Fourth: the AI-content wars got a September deadline

One more that is not aimed at local businesses but tells you where the ground is moving. Cloudflare, which sits in front of a large share of the web, announced it will start blocking "mixed-use" AI crawlers from ad-supported pages by default on September 15, 2026. These are the bots that scrape a page for both search indexing and AI training at once, and Cloudflare is forcing AI companies to separate and identify those uses or lose access.

Why it matters to you, even if your plumbing site does not run ads: this is the whole web tightening the tap on what AI systems are allowed to read for free.
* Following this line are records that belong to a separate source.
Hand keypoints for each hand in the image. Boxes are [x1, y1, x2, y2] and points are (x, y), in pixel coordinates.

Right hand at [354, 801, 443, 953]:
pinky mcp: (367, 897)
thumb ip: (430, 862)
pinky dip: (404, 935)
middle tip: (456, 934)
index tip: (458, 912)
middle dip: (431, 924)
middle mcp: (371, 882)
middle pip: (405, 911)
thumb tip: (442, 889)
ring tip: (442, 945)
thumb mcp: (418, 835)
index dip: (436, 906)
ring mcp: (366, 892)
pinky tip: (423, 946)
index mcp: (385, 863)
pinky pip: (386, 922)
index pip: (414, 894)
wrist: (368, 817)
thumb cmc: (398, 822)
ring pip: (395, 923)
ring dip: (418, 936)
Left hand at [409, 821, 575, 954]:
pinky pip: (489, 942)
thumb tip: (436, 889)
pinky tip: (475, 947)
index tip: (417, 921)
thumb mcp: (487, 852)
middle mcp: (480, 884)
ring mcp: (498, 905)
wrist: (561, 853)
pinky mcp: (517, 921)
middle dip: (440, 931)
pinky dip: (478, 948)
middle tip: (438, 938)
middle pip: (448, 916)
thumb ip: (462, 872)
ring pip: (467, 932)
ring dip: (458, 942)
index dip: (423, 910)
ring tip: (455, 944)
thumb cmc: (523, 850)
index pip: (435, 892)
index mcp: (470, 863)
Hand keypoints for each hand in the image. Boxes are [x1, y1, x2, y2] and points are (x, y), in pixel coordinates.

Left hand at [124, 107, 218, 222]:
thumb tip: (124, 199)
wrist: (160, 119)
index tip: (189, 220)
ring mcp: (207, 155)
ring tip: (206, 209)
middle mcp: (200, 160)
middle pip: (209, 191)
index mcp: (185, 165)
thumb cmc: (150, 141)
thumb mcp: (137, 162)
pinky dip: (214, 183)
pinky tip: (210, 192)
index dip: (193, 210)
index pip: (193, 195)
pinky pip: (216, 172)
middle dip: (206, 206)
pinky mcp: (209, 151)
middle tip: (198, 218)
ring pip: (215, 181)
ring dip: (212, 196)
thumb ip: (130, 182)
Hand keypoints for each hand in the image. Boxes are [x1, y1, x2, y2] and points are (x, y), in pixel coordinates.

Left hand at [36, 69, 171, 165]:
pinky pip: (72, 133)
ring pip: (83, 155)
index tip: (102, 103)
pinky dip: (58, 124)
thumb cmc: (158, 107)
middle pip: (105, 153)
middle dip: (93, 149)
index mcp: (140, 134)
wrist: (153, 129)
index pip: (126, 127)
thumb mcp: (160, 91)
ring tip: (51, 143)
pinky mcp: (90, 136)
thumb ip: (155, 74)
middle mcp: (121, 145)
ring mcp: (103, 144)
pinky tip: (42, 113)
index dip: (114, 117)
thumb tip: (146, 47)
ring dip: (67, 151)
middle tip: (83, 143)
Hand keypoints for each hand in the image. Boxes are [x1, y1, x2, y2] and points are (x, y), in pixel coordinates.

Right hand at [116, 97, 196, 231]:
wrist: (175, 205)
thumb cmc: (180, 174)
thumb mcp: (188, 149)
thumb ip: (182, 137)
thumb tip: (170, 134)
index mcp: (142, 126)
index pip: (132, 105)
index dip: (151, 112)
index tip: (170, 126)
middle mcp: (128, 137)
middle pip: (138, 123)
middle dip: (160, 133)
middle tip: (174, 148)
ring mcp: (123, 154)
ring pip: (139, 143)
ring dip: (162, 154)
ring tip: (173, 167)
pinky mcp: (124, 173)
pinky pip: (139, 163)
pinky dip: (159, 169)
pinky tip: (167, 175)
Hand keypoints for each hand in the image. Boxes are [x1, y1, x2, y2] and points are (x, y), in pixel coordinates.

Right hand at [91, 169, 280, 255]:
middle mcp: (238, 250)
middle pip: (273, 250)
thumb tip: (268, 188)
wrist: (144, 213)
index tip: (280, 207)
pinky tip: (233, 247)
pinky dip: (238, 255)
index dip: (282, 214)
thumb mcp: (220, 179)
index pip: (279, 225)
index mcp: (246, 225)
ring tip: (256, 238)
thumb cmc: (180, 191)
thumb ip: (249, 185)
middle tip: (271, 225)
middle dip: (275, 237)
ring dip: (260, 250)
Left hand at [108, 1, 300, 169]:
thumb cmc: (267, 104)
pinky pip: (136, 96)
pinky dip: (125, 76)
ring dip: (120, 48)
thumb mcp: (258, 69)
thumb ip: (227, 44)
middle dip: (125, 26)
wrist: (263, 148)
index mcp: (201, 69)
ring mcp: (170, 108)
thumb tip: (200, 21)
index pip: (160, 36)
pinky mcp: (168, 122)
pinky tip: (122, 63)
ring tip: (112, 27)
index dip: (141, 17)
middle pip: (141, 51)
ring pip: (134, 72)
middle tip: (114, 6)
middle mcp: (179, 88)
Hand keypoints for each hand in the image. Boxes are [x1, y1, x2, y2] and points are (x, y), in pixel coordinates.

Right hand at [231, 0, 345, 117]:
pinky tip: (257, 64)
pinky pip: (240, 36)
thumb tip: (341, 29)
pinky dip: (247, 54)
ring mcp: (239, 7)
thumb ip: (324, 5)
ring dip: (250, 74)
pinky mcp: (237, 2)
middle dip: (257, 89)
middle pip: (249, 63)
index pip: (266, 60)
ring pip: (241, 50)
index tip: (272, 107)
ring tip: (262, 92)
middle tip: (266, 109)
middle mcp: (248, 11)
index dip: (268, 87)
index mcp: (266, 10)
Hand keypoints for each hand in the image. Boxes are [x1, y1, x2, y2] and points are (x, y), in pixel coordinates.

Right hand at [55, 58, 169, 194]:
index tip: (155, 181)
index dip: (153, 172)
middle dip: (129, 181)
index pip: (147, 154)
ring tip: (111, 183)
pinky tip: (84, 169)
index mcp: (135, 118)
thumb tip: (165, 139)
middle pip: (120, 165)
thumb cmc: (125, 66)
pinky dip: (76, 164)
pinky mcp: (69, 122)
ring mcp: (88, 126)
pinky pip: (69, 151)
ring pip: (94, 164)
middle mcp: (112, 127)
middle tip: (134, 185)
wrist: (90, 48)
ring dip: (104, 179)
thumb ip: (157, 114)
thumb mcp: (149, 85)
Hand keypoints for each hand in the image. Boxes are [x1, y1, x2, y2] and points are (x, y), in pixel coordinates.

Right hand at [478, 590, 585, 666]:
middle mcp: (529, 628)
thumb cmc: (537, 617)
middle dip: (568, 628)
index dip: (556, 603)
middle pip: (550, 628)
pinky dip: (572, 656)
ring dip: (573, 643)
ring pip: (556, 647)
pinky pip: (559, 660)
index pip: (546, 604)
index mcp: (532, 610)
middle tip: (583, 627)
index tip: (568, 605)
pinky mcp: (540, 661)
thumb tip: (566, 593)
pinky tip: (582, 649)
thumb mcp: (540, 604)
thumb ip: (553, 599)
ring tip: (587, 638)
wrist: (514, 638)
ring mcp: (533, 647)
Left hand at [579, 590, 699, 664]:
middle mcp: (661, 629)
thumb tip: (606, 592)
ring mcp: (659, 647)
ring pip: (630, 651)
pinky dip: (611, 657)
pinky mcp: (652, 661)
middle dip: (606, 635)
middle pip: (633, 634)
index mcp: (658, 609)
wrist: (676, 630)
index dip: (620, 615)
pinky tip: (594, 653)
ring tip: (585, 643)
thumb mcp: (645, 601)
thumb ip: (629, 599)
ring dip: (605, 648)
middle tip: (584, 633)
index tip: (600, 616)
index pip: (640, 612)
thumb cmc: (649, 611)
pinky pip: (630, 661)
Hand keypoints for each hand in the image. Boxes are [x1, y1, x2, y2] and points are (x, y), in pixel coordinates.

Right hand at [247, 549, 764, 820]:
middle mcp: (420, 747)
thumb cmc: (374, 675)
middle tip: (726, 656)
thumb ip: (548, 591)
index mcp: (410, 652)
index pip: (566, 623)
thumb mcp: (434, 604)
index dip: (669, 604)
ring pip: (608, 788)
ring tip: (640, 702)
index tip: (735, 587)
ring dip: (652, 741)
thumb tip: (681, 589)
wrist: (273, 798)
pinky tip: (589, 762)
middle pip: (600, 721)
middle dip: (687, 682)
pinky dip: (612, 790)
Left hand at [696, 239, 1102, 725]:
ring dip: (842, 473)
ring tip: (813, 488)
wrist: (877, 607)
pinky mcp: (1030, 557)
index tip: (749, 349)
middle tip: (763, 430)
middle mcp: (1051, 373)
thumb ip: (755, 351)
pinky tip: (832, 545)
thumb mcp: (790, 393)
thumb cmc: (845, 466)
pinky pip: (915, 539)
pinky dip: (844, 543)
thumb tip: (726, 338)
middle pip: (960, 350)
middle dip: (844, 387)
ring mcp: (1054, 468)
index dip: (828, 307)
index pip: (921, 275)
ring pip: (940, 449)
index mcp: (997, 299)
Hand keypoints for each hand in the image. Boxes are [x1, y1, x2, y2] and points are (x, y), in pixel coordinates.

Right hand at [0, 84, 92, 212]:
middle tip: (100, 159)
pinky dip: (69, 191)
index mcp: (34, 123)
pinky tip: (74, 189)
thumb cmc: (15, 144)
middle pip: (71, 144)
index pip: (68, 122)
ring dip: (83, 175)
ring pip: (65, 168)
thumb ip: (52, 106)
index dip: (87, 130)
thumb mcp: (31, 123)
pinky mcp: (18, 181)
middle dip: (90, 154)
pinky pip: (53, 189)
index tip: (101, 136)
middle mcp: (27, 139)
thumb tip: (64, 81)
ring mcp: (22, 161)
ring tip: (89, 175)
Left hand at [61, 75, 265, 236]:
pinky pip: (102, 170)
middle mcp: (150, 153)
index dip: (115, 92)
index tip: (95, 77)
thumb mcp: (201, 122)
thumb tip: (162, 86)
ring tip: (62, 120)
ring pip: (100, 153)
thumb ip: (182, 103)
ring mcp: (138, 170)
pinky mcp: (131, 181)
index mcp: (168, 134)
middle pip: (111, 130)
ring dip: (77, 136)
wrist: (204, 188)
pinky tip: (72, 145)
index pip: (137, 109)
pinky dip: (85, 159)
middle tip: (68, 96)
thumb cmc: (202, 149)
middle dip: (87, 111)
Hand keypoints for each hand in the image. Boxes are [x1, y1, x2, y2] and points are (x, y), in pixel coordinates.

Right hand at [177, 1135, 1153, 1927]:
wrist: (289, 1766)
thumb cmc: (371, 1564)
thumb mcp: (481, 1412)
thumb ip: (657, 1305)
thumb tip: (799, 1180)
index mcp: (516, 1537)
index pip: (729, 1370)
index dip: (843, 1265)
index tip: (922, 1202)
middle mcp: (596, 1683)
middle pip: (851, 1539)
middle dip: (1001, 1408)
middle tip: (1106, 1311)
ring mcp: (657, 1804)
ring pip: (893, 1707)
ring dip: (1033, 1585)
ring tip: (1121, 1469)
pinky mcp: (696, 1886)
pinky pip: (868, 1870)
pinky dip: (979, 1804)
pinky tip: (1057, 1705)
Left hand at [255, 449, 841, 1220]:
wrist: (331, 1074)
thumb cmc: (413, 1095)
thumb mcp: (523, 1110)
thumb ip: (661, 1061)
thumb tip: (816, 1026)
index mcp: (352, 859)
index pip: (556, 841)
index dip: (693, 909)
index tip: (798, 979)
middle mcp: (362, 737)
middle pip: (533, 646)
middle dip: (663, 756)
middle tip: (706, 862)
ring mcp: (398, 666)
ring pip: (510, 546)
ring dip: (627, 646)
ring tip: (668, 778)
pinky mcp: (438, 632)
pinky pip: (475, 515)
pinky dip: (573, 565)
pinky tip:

As access gets gated and paid, the pool of content AI answers draw from shifts toward sources that are permitted, licensed, or trusted. Your own Google Business Profile, your reviews, and Google's own local data are inside that trusted circle. The random scraped listicle may not be. The lesson is the same one all year: own the sources AI is allowed to trust, do not rent visibility from things that can be cut off.

What to prioritize this week

Short and ranked, so you can act on it Monday:

  1. Check your live Google listing from a logged-out phone and count your reviews. The dashboard is buggy right now, so trust what a customer sees, not what your account tells you.
  2. If reviews are missing, hold steady. Document the timeline, skip the panic review campaign, and let Google's restoration run. Escalate through support with your screenshots if needed.
  3. Stop using any third-party bulk review tool. The abuse detection is firing hard this week and you do not want to be collateral.
  4. Shore up the profile fundamentals that survive any local pack redesign: right category, right service areas, real photos, genuine local completeness.
  5. Keep chasing the best-of lists, but remember cited is not chosen. Win the pick with recent reviews, clean data, and content that says something only a real Charleston operator would know.

Rough week if it was your reviews that vanished. The throughline is one I keep coming back to: the assets that actually protect a Lowcountry service business are the ones you build patiently and own outright, an honest review history and a complete Business Profile, not the tactic of the month. Google can shake the layout and the AI can reshuffle the citations, and the businesses that keep winning here are still the ones being genuinely, verifiably useful. That is how we work with our service-business clients in Charleston, and it holds up better than any shortcut.